Gantian Reno menyambar gelas kopi yang kutaruh meja dan menyeruput isinya.

"Kasian ya si Jonathan Manantha itu.."

"Jonathan Pria Salim. Heran, seneng banget ganti-ganti nama orang, deh." aku kembali merebut gelas kopiku. Melindunginya agar Reno tidak bisa merampasnya lagi.

"Seriusan, Nan, agak prihatin aku sama Jonathan.."

Aku mengerutkan kening tak paham, "kasian kenapa?"

Reno menunjuk kopi yang sedang kuhabiskan sisanya itu. "Itu. Baru pacaran dua bulan aja rasanya kamu udah habisin jatah omset dia setahun belakangan."

Aku mencibirnya sekali lagi. "Enak aja kalo ngomong. Dikata aku kaya' gini tiap hari apa?"

Tanpa benar-benar menjawabku, Reno langsung ngacir menuju mejanya sendiri. Meninggalkanku dengan gelas yang isinya sudah tandas ku minum itu.

Memang baru hitungan bulan aku dan Jonathan pacaran, tetapi melihat bagaimana sikapnya selama dua bulan ini, agak sangsi memang kalau menganggap ia tidak semacam 'rugi bandar' sejak pacaran denganku.

Mulai soal bagaimana hampir setiap hari aku mampir ke kedai kopinya. Yang otomatis aku pasti juga disuguhi caramel kesukaanku, atau kalau sedang tidak begitu minat dengan minuman yang manis, aku memilih alternatif hot dark chocolate-nya yang juga tidak kalah enak itu.

Belum lagi kalau ia sedang kelaparan, dan memaksaku untuk sarapan bareng. Atau bisa ditambah dengan makan malam bersama, yang setidaknya biasa kami lakukan lima hari dalam seminggu.

Dan hampir semuanya, selalu Jonathan yang mengambil alih.

Jangan salah paham dulu, bukan sekali dua kali aku memaksa untuk gantian membayar, atau seperti istilahku biasanya 'gantian nraktir' yang hampir semuanya selalu ditolak oleh Jonathan.

"Kamu daripada nraktir aku, mending belajar masak, Nan. Baru deh aku mau.."

Ucapan klise-nya yang lagi-lagi memaksaku untuk diam dan membiarkan ia melakukannya.

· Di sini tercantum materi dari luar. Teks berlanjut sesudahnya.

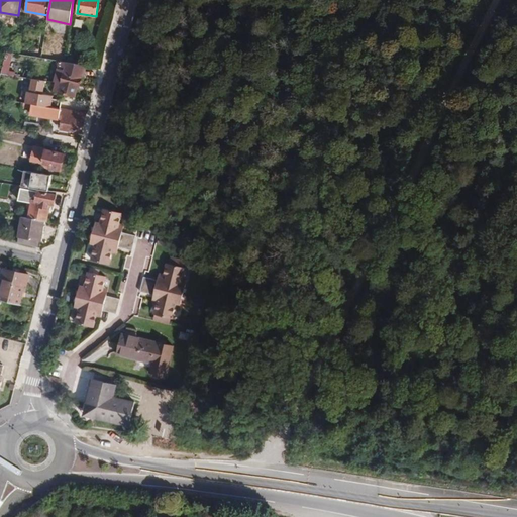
[(2,72),(8,74),(13,55),(7,54),(2,72)]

Tetapi makin kesini, rasanya aku justru merasa ini ganjil, alias aku merasa hal sepele soal 'siapa yang membayar' ternyata bisa cukup membuatku mendadak tidak nyaman.

Sebelum dengan Jonathan, aku memang bukan tergolong perempuan manja yang kemana-mana harus diantar maupun dijemput, atau kalau makan harus dibayari. Untuk kencan pertama, masih bolehlah prinsip pasif itu dilakukan. Tetapi selanjutnya, bagiku rasanya hanya kurang bijak kalau harus terlalu bergantung pada pasangan.


*******

"Yang, nanti malem temenin nyari nasi timlo, ya.."

Telepon Jonathan siang itu terpaksa menghentikanku sejenak dari urusan edit-mengedit naskah ini. Seperti biasa, 'bayi besar'-ku itu mendadak ingin kulineran lagi.

"Ngidam kamu? Biasa juga nasi goreng deket Raos.."

"Ya lagi pengen aja. Dingin-dingin gini kalo makan berkuah pasti enak. Kamu nggak lembur, kan?"